I am spending the holidays both preparing to teach again this spring semester and anticipating becoming a student again at Medical College of Georgia. I plan to teach the capstone course in the masters of public administration program in a new and different way this time. I want my students to reflect upon themselves, what they have learned in the program, and how they hope to apply what they have learned in their future careers. As I think about my own future I find myself doing exactly what I hope they will do.
At an age at which many people anticipate retirement I am anticipating the next chapter in my career/life. My work is too much my life and I don't want to retire. I had difficulty with career decisions early in my life for multiple reasons. One needs to be proactive about one's career choice. Compared to some of my colleagues my vitae is not a neat linear progression. A Methodist bishop once said that in order to become a bishop one must know one's career path by age 16. In most vocations today preparation meets opportunity and one one proceeds forward by a series of hypotheses. I think one is well advised to follow one's heart but with a solid sense of what kinds of opportunities are likely to unfold.

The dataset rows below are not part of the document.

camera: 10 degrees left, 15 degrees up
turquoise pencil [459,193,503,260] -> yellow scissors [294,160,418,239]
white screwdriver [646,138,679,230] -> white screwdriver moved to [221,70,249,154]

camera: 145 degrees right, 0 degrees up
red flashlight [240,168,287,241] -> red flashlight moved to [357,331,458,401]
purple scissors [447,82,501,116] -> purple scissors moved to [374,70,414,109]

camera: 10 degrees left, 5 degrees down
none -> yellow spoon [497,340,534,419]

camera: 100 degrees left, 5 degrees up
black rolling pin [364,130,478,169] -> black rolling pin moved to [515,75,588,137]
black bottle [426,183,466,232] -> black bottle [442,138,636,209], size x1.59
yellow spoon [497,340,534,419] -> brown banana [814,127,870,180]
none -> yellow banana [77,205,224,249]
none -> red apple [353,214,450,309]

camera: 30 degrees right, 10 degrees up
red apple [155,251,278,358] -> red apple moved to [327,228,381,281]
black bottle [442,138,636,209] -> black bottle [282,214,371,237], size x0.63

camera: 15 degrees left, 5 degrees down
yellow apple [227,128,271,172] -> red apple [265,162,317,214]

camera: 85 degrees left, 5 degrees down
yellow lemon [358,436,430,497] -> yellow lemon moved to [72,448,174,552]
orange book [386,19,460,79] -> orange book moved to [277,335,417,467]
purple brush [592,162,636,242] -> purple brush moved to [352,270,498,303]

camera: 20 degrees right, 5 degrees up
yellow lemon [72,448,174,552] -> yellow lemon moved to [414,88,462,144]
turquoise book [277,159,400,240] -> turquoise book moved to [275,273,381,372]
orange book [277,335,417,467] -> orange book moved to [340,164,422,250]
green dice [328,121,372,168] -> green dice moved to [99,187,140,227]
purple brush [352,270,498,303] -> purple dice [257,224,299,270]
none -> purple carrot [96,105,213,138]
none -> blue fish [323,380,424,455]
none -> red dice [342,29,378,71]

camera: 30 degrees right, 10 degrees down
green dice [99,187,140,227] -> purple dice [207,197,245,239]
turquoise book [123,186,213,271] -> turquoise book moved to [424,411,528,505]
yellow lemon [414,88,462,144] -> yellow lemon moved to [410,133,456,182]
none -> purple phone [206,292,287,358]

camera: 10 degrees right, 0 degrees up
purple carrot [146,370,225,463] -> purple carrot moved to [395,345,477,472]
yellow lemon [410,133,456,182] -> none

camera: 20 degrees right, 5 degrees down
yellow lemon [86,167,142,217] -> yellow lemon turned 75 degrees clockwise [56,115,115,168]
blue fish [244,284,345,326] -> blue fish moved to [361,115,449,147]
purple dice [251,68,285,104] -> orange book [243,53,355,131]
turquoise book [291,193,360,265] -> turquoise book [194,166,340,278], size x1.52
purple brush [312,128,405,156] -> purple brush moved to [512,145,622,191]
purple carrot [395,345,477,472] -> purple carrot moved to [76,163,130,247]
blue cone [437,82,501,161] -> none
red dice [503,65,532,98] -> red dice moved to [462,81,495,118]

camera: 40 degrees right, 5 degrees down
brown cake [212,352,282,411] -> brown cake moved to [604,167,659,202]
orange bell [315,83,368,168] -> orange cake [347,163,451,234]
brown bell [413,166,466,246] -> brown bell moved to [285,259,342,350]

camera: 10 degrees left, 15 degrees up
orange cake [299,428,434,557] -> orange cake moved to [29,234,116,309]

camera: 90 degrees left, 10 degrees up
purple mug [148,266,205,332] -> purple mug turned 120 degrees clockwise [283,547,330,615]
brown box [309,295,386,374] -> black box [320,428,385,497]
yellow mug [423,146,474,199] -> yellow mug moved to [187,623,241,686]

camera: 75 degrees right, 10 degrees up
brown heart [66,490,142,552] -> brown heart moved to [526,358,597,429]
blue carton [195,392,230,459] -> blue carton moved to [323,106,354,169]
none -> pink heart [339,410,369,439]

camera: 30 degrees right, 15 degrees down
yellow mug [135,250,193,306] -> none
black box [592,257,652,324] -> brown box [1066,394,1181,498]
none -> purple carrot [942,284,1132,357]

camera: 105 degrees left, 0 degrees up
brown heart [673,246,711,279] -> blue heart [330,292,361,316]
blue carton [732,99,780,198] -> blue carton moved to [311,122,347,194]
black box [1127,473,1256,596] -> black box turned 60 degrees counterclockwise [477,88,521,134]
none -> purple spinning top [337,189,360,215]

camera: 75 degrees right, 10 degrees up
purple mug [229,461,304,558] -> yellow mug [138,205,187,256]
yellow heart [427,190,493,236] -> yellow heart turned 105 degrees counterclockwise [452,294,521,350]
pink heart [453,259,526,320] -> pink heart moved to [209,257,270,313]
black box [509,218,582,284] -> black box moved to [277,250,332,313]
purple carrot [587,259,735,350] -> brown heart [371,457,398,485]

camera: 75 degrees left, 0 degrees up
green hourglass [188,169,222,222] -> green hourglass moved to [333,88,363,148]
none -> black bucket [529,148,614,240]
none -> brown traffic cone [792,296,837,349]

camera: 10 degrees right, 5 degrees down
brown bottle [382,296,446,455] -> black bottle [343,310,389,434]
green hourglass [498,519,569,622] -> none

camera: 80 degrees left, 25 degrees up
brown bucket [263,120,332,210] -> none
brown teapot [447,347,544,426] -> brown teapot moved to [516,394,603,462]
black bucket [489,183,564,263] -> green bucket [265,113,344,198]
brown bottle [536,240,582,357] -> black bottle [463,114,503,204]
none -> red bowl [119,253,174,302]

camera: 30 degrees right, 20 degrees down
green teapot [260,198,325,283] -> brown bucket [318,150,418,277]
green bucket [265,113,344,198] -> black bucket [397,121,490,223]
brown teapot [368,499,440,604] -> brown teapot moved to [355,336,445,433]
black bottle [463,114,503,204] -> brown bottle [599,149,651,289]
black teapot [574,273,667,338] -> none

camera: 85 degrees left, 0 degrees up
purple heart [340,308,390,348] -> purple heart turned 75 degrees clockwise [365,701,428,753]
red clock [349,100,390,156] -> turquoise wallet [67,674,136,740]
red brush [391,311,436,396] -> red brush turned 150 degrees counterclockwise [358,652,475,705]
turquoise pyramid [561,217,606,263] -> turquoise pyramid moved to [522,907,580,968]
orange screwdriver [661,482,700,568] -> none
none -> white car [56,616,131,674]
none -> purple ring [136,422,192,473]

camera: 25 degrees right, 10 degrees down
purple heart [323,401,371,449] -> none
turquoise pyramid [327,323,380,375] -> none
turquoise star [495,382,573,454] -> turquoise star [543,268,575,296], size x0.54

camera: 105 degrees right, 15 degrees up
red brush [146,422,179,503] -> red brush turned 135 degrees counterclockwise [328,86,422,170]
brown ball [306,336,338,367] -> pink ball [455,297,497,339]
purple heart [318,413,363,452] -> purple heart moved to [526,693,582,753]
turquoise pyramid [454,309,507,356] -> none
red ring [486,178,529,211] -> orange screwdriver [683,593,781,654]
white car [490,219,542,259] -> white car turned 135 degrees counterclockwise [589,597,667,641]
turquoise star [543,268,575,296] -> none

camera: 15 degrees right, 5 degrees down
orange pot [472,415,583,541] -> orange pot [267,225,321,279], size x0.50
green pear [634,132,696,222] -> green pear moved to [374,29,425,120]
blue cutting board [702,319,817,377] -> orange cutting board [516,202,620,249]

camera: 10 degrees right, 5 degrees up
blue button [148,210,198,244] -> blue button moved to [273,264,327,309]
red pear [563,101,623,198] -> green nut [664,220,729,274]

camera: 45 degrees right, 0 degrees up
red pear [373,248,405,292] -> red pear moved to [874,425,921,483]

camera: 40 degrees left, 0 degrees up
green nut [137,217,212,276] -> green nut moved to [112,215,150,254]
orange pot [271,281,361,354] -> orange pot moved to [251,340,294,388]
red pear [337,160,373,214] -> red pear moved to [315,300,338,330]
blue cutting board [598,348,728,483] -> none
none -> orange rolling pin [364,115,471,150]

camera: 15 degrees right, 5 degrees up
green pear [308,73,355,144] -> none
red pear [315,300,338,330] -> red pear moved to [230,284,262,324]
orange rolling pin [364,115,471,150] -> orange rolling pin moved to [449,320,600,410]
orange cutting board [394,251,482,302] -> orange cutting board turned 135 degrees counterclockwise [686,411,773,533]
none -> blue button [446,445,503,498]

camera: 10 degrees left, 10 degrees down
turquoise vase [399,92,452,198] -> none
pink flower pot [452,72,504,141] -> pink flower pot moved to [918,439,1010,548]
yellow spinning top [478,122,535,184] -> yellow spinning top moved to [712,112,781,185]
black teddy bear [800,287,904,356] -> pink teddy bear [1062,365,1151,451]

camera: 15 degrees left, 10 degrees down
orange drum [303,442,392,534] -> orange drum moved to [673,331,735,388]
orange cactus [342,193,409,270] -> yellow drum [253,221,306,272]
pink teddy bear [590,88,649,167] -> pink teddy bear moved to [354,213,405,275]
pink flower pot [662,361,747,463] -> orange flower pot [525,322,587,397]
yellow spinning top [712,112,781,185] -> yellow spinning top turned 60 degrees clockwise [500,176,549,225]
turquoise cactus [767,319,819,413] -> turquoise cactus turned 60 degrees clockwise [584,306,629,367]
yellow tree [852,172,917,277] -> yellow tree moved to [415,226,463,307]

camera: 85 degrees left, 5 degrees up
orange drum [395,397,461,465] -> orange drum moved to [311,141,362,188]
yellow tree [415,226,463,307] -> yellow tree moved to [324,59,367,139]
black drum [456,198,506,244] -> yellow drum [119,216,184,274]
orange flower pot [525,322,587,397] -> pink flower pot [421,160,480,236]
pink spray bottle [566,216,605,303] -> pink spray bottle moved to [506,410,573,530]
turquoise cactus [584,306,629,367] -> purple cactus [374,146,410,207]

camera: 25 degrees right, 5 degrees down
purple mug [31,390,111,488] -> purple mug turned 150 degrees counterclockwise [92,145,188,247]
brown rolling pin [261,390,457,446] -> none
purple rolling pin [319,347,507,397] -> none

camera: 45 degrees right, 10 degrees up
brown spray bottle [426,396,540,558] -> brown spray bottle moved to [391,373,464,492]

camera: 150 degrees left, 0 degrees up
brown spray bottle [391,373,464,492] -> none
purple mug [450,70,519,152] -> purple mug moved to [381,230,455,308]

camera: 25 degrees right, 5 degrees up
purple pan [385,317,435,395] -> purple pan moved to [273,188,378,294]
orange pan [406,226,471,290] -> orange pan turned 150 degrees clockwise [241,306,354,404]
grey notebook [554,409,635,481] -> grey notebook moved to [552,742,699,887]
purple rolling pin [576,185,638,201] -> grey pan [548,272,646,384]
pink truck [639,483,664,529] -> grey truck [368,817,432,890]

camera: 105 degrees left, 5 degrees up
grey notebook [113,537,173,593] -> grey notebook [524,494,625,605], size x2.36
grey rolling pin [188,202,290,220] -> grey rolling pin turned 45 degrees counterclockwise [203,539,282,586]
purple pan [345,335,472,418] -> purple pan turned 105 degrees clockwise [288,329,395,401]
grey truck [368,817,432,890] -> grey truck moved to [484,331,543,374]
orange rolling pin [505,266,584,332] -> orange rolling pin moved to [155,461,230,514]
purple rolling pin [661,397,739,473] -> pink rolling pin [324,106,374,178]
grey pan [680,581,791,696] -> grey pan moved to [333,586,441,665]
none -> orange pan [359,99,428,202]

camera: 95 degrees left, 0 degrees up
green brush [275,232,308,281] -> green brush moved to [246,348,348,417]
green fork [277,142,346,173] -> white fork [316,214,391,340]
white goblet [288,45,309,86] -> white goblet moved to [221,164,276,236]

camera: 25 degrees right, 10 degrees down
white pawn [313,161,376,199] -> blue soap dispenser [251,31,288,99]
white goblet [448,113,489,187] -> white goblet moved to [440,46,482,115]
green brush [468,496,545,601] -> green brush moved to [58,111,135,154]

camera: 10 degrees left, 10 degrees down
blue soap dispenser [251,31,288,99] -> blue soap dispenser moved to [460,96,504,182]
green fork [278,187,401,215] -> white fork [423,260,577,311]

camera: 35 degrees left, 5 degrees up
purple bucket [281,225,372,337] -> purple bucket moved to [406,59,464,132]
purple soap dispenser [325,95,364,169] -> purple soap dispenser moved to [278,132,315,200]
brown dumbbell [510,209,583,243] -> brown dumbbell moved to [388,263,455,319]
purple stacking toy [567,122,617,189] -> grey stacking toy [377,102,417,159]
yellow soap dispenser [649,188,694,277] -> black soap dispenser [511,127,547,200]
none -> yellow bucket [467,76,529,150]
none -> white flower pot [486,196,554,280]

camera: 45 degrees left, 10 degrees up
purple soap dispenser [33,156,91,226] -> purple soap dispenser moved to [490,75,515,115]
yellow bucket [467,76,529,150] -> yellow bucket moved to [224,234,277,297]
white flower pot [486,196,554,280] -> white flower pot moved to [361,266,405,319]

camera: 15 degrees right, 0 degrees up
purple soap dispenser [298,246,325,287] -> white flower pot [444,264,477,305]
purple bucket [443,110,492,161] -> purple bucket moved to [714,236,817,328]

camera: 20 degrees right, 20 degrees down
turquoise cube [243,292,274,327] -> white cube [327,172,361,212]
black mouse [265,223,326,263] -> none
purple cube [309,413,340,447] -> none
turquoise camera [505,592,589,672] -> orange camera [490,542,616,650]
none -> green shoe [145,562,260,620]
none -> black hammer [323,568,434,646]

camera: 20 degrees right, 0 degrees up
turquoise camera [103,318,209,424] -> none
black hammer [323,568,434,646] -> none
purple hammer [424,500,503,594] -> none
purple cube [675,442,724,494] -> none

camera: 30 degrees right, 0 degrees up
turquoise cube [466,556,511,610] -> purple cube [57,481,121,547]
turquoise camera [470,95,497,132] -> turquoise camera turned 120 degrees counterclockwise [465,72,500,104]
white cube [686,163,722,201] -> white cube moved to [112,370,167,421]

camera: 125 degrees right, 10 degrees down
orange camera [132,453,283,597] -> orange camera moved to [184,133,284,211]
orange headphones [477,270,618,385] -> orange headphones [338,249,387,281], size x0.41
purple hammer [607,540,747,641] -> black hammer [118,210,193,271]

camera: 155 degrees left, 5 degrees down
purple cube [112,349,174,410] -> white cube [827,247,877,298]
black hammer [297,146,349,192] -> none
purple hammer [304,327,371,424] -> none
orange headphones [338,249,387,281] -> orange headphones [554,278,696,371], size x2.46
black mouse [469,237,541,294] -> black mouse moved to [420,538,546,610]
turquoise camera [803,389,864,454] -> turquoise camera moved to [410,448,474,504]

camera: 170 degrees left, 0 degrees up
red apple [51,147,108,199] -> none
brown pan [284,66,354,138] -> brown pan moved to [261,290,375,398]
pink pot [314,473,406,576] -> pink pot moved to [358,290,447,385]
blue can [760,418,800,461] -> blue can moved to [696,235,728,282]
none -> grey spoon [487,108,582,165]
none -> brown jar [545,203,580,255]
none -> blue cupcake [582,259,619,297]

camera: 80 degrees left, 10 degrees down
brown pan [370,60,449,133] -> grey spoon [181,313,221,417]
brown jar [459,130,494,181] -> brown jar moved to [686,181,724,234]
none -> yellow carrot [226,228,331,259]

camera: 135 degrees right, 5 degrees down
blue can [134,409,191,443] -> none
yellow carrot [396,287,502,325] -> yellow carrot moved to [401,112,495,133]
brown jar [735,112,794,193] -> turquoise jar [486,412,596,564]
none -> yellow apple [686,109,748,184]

Experience is valuable if not clung to too tightly. I hope for myself what I hope for my (generally much younger) students. I hope to make good choices based on reasonable hypotheses. I hope to have good instructors at Medical College of Georgia, while continuing to strive to be a good instructor to my students. In a way, we are each becoming what we have always been. It is a wonderful thing to teach; a better thing to learn; and wisdom to realize that the final examination is what one actually does with one's life.